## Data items
■ ■ ■ ■ ■ ■ ■
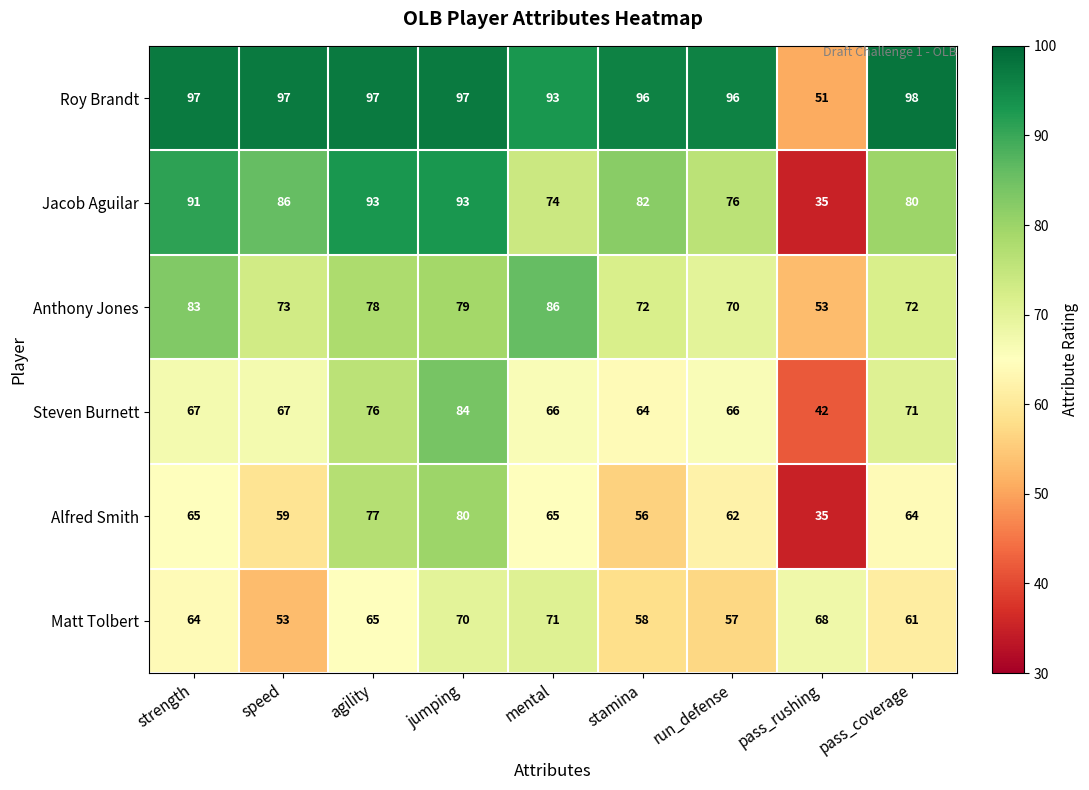

What is the sum of all Jacob Aguilar values?

710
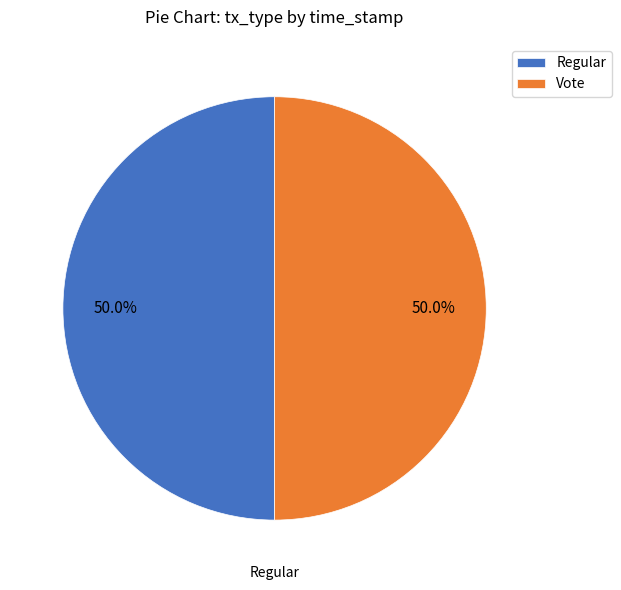

Is the sum of Regular and Vote greater than half?

Yes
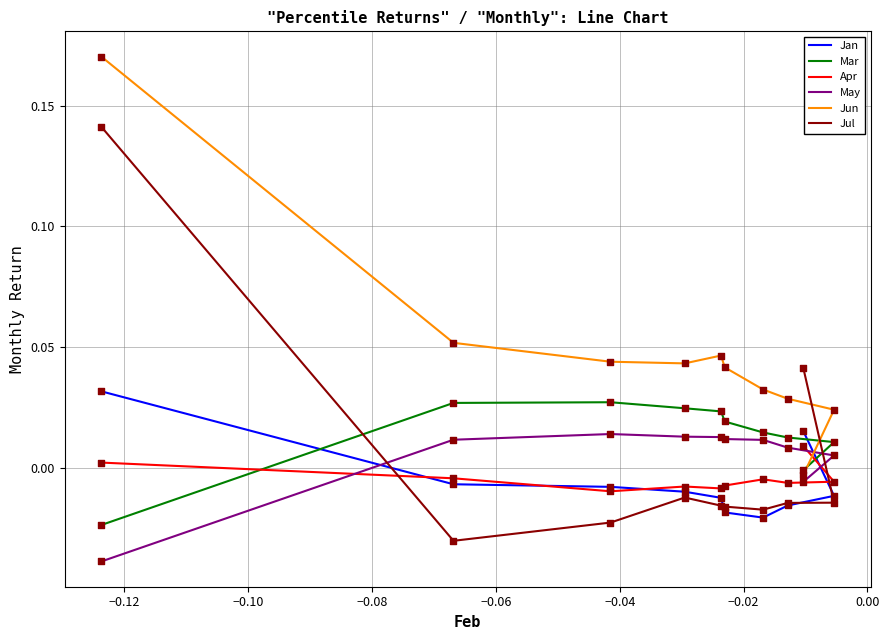

Is the value of Jul at 0.02 greater than the value of Jan at −0.14?

No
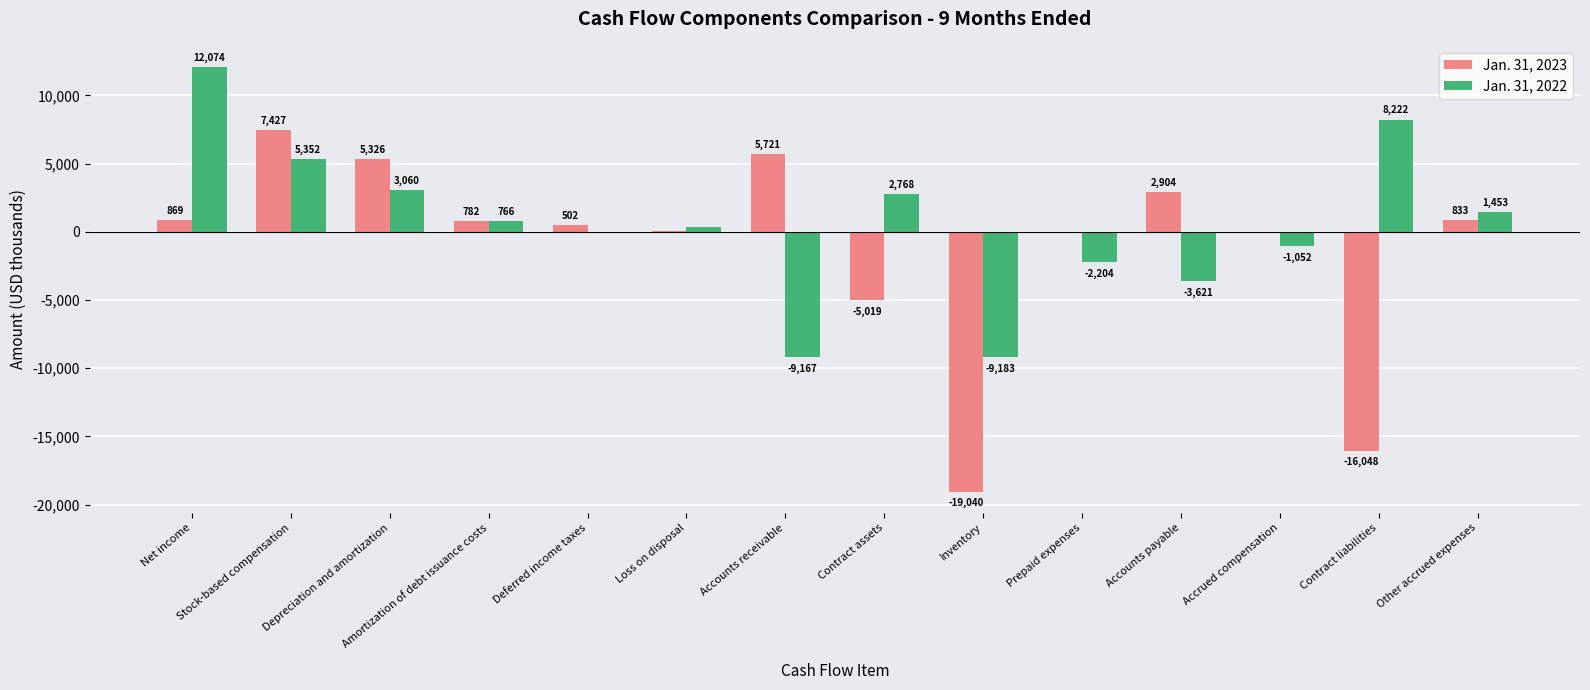

What is the total value across all series at Prepaid expenses?

-2211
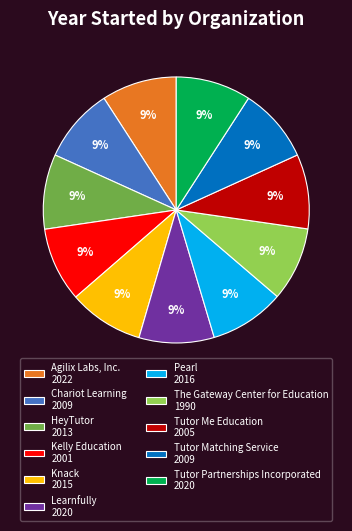

How many slices are in this pie chart?

11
■ ■ ■ ■ ■ ■ ■
## Work task
Copy out every row above word for word, leaving out the pictures.

## Answer to the problem
What is the sum of all Jacob Aguilar values?

710

Is the sum of Regular and Vote greater than half?

Yes

Is the value of Jul at 0.02 greater than the value of Jan at −0.14?

No

What is the total value across all series at Prepaid expenses?

-2211

How many slices are in this pie chart?

11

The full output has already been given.